* Text provided:
start

During the summer, though, I often forego making a long simmering sauce and just sweat some onions and garlic with a bit of basil, then add some coarsely chopped fresh tomatoes just long enough to heat them up. Dump it on the pasta, red pepper flakes to taste, top with grated cheese and enjoy.

And Big House Red is a great wine for such dinners.

mjb.


----------



## siduri (Aug 13, 2006)

sugo means juice or sauce. Succo means juice like apple juice, orange juice, but sugo is a variation on succo (with obviously the same root) and is sometimes used to mean the same. But sugo also and more commonly means pan drippings, tomato sauce (like pasta sauce), the juice that comes out of any cooking food. Broth instead, is "brodo" - quite a different beast (old goats aside). 

And BDL, now come on, what's teh difference between boiling an old goat and boiling an old chicken and getting a nice soup out of it, eh? Well, with the exception, in the category of old goats, of anthony bourdain - i wouldn;t want to eat him (since i think scavenger mammals are not very good to eat).


----------



## boar_d_laze (Feb 13, 2008)

Another internet joke that sunk in the Arctic Ocean between London and New York. The joke is: _I'm an old goat; and so is Anthony Bourdain_.

end

* Stored rows:
start

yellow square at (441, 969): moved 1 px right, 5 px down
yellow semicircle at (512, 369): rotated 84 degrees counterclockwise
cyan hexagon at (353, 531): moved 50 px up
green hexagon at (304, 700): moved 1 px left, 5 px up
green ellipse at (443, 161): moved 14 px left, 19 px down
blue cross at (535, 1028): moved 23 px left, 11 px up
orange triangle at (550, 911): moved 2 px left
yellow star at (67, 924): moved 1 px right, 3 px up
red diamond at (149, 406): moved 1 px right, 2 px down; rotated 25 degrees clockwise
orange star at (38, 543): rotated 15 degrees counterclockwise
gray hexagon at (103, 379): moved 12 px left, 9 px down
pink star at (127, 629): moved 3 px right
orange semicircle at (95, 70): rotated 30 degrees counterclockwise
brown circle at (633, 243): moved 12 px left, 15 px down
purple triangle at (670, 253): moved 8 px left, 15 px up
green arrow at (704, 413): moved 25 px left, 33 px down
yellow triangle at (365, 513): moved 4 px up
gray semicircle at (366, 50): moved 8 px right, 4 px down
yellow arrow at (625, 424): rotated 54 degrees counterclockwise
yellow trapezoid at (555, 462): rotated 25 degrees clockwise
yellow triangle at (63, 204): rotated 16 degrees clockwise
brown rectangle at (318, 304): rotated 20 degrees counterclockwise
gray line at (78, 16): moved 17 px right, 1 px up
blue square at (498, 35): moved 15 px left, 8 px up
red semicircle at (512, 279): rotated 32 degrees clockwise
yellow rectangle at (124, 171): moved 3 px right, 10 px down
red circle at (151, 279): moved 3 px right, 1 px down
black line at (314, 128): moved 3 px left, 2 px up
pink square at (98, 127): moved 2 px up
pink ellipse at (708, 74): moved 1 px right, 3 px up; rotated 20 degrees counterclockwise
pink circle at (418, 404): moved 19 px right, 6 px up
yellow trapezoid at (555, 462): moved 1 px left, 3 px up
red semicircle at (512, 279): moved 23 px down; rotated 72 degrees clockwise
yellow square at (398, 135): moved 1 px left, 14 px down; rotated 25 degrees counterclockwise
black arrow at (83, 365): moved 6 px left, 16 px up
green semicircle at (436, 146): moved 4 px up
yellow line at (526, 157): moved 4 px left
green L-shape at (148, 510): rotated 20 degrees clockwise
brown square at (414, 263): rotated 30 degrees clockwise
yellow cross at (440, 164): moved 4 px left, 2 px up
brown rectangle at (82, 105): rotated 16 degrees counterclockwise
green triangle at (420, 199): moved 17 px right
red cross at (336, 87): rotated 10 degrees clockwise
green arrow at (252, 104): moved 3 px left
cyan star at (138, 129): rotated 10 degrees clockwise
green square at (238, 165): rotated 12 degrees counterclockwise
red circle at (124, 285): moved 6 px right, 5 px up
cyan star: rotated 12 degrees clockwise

end

* Requirement 1: Decide whether each statement agrees with the pasta sauce thread, answering yes or no and quoting the deciding words of that thread exactly. (a) In summer, the first writer often skips making a long simmering sauce. (b) siduri says that sugo most commonly means apple juice or orange juice. (c) The tomatoes in the summer sauce are finely chopped.
* Requirement 2: Write out the stretch of the pasta sauce thread from "And Big House" through "(old goats aside).".
* Requirement 3: Resume the pasta sauce thread, beginning after its last sentence.

* Task output 1:
(a) Yes: "During the summer, though, I often forego making a long simmering sauce"
(b) No: "But sugo also and more commonly means pan drippings, tomato sauce (like pasta sauce), the juice that comes out of any cooking food."
(c) No: "add some coarsely chopped fresh tomatoes"

* Task output 2:
And Big House Red is a great wine for such dinners.

mjb.


----------



## siduri (Aug 13, 2006)

sugo means juice or sauce. Succo means juice like apple juice, orange juice, but sugo is a variation on succo (with obviously the same root) and is sometimes used to mean the same. But sugo also and more commonly means pan drippings, tomato sauce (like pasta sauce), the juice that comes out of any cooking food. Broth instead, is "brodo" - quite a different beast (old goats aside).

* Task output 3:
Actually, I believe in eating goat, and like goat and kid meat prepared in a variety of ways. At some point in the late sixties I lived on a commune with goats and horses, and ended up being the caretaker for both since everyone else was too stoned and irresponsible. There I learned my optimal ovine vocation was eating rather than milking goats.

BDL


----------



## siduri (Aug 13, 2006)

glug glug glug


----------



## rpmcmurphy (Jan 8, 2008)

made BDL's recipe...added a leftover shallot, and only put about 5oz of wine (chianti) in....came out great..I loved the kick of the pepper flakes, and added just a TAD more. a little more garlic too.

one thing I'm noticing is that I'm whipping up things much faster and without thinking. I can read a basic recipe, and since I understand the steps a little better and understand what its going to taste like...don't usually have to look at it again....great feeling.




























Perfect amount for a box of pasta too. I did use crushed tomatoes though.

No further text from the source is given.